By the time he turned 21, he decided to move to Los Angeles to try his luck, the place where music happened (and still does) because he wanted to see how a normal life was, off the road and a new town every night. He took a year off to feel his way around before forming a new band with the guitarist from his Outsiders’ time, Walt Nims.
They started writing together but the first two songs didn’t do much, until they recorded the Nims penned “Precious and Few” which exploded onto the charts and all at once they were touring again. Climax disbanded in 1975 essentially because they did not receive the promotional attention of the label. In those days the music industry rapidly moved from art to corporate and many artists and bands became the victims of corporate greed and mismanagement. The lawyers had taken over artist development and label A&R.
He was disillusioned because a song with a great potential, that was written especially for him, was manipulated to become a top hit for a reformed Righteous Brothers band. This song was “Rock and Roll Heaven” with the unforgettable hook: “If you believe in forever, life is just a one night stand. If there’s a rock and roll heaven, they’ve got a hell of a band.”

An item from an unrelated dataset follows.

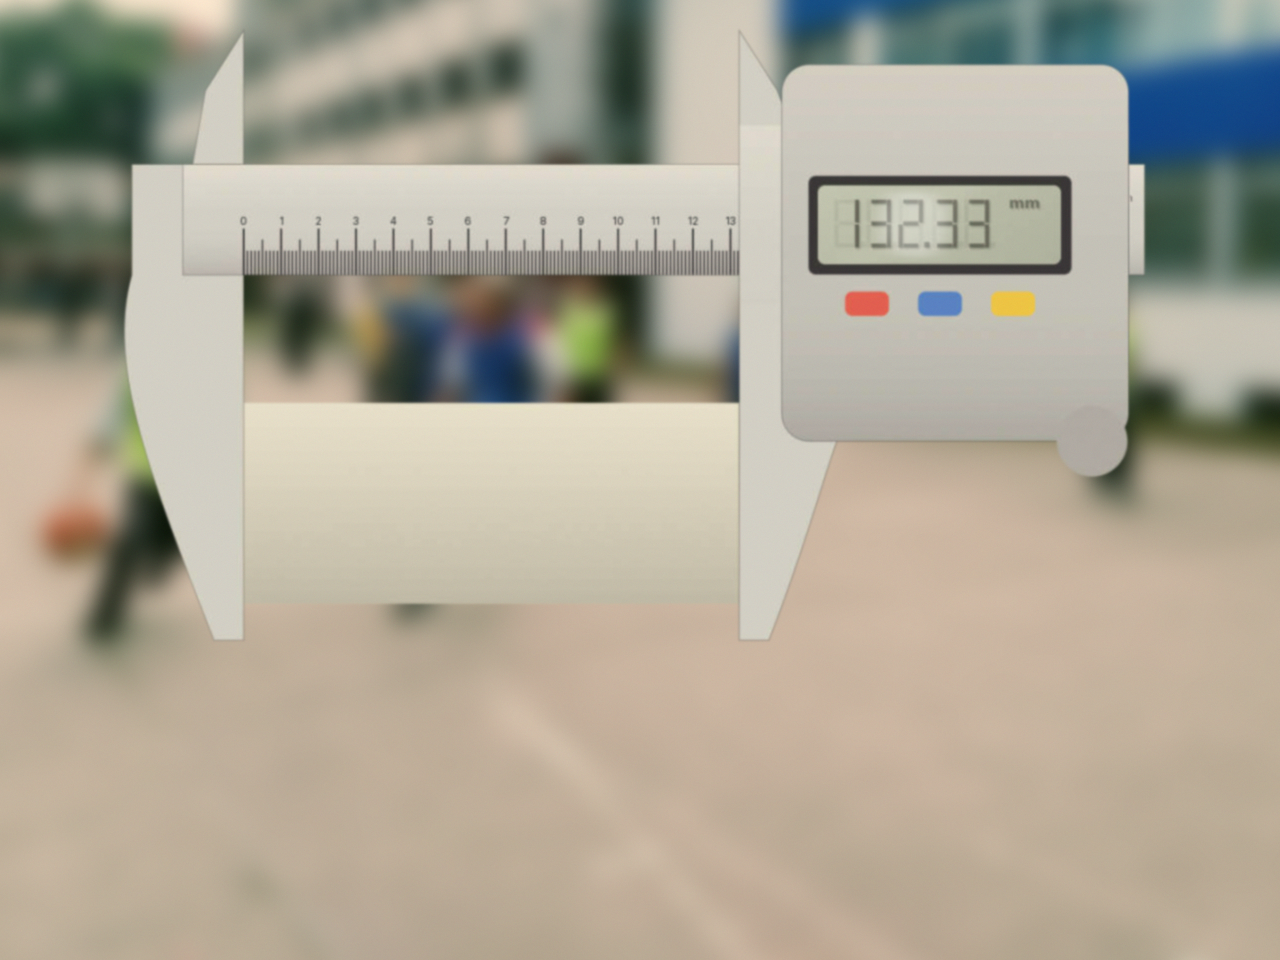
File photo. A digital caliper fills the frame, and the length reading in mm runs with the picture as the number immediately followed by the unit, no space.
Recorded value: 132.33mm
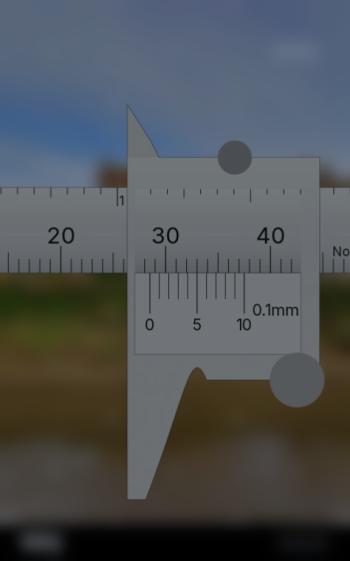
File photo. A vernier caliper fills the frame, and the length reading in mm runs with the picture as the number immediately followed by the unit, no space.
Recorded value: 28.5mm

Geraci left the music business in the early 1980s, but tried a comeback, backed by Donnie Iris’ Cruisers, under the pseudonym Peter Emmett, in 1983, releasing an unsuccessful album on MCA.
Around 1980 he stopped performing.
“I moved back to the Ohio area and got involved in the home improvement family business. There really was no call or demand for us. Around 1985, I started getting phone calls, in the beginning of the year, about doing some shows, which I didn’t understand. I didn’t know what was going on at that point and I went and did a couple of shows. The first one I did was in Toledo, Ohio, with Alex Chilton and The Box Tops and Gary Lewis. But, it was amazing, because it was an outdoor show packed with people and we all doing our songs again, and it was almost like we were brand new groups again. We couldn’t believe what was going on. All of a sudden, they asked if we wanted to do a tour together and they added Dennis Yost and The Classics IV and a couple of other acts. We toured that whole summer with tons and tons of dates. That was in ’85.
Later, he played the oldies circuit with about fifty one-nighters a year, mostly in the summertime. He also performed for a while with the Grass Roots in 2002 and toured from 2007-2012 as Sonny Geraci and the Outsiders. In April 2012, Geraci suffered a brain aneurysm requiring intensive care.
On November 15–16, 2013, a benefit concert for Geraci was held at the Z-Plex at Stringz ‘N Wingz in Streetsboro, Ohio. The benefit concert featured several musicians and groups including The Rip Chords, Dennis Tufano, Gary Lewis, Frank Stallone, Gary DeCarlo, Joey Molland, Terry Sylvester, Billy Joe Royal, Ron Dante, Pat Upton, Jim Gold, The Shadows of Knight, The Michael Weber Show, Johnny Farina, The Vogues and the 1910 Fruitgum Company. Sonny Geraci passed away on February 5, 2017. He was 69.